**WORK TASK**
Look for "microsoft" in each line of the entries, and return the matching lines.

Saved data entries:
__________
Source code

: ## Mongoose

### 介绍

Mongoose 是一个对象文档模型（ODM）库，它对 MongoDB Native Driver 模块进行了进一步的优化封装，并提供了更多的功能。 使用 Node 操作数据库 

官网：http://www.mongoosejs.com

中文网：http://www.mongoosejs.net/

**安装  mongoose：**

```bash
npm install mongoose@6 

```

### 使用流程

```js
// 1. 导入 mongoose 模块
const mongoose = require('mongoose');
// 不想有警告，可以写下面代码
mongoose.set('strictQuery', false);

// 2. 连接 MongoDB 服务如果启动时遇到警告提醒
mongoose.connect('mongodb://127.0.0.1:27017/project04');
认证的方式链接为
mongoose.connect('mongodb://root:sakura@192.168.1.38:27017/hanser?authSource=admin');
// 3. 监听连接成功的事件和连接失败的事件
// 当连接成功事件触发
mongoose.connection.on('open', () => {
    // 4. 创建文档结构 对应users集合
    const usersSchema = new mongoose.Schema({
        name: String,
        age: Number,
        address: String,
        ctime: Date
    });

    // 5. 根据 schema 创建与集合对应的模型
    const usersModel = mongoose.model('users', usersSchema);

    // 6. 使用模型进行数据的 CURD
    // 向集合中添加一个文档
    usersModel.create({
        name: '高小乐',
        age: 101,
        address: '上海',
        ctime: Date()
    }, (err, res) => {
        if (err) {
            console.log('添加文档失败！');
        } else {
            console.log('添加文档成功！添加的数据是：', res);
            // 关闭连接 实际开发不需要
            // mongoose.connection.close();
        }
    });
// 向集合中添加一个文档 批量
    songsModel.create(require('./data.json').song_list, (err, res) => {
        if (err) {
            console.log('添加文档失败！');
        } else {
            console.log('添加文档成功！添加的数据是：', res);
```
__________
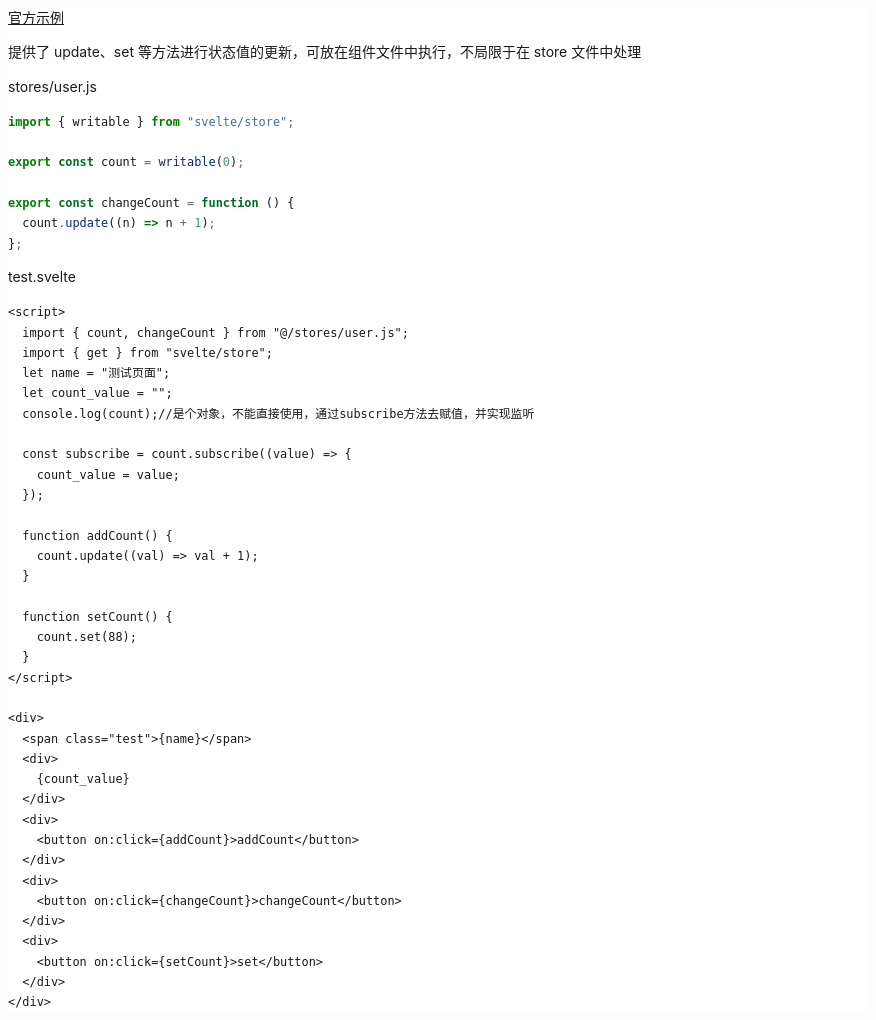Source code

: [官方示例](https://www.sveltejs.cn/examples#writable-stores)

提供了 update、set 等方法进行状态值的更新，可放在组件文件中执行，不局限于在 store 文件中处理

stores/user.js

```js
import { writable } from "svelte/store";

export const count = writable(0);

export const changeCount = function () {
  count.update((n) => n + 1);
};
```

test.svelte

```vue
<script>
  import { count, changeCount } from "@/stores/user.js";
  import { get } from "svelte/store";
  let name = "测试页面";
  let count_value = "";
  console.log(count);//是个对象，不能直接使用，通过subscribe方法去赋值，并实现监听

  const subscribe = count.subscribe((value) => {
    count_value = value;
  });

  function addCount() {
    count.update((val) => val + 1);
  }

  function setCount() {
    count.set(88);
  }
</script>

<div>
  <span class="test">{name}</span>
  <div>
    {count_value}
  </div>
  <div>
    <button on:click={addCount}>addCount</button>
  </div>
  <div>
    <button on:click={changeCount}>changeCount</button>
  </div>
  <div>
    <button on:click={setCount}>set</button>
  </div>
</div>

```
__________
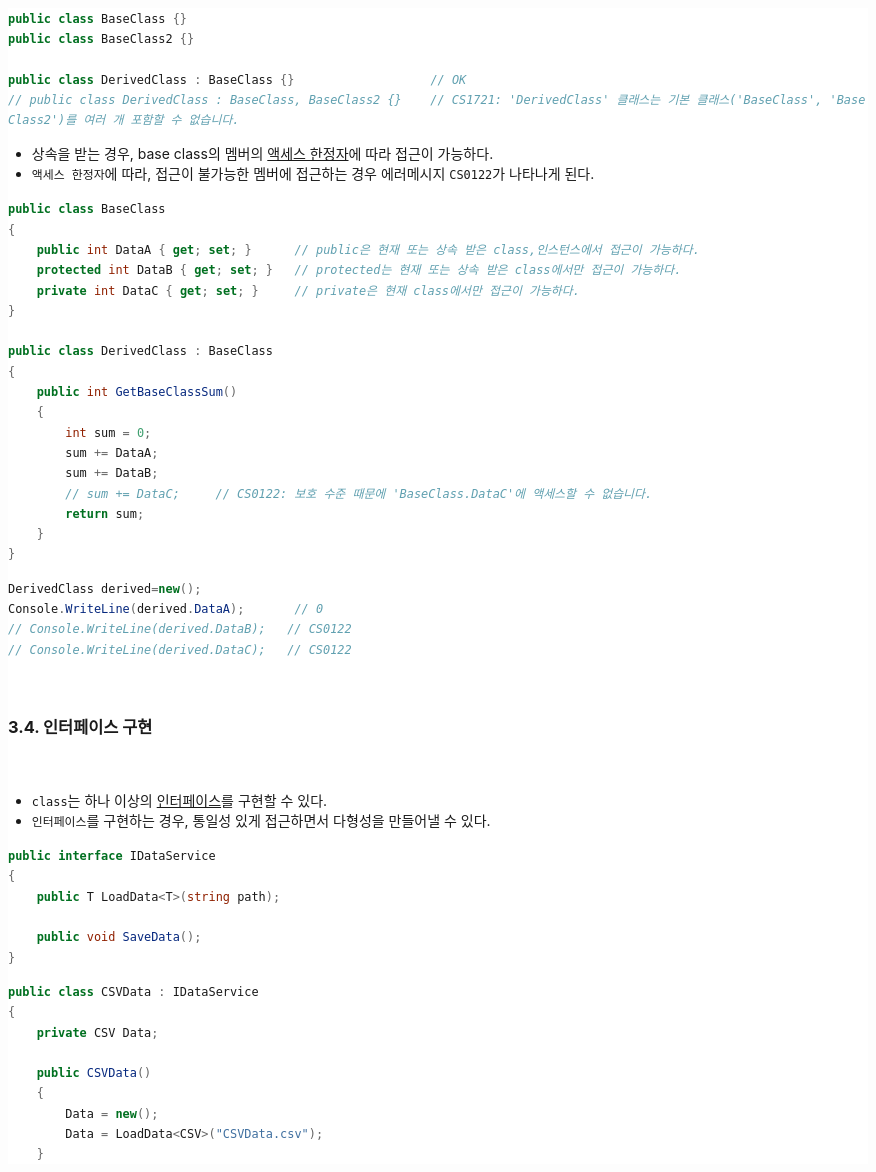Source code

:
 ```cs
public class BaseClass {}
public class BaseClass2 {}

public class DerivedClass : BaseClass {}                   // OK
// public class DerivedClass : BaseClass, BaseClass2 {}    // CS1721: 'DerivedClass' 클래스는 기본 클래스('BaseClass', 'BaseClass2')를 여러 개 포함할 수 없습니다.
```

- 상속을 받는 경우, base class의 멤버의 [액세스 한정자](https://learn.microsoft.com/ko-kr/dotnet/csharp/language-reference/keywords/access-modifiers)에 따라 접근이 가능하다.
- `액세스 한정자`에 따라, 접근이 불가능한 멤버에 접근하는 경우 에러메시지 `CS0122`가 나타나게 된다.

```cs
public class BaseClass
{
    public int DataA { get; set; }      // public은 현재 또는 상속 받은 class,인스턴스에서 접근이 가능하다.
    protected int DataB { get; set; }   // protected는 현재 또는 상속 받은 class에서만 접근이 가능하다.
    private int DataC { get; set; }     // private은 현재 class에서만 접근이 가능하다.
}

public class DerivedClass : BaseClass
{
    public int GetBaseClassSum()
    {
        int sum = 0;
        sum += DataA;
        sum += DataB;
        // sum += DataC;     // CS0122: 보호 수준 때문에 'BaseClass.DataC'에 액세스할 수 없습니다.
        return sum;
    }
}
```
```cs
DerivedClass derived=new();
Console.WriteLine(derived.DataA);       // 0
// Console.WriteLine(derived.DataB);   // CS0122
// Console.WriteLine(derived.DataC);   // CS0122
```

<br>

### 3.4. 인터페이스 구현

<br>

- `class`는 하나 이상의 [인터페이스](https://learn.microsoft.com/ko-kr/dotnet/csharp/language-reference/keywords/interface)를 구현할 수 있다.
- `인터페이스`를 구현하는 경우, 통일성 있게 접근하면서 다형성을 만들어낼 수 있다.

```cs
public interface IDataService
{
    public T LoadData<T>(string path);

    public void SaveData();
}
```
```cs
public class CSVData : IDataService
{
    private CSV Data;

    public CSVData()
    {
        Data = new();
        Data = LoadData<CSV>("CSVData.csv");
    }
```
__________
**RESPONSE AREA**
- 상속을 받는 경우, base class의 멤버의 [액세스 한정자](https://learn.microsoft.com/ko-kr/dotnet/csharp/language-reference/keywords/access-modifiers)에 따라 접근이 가능하다.
- `class`는 하나 이상의 [인터페이스](https://learn.microsoft.com/ko-kr/dotnet/csharp/language-reference/keywords/interface)를 구현할 수 있다.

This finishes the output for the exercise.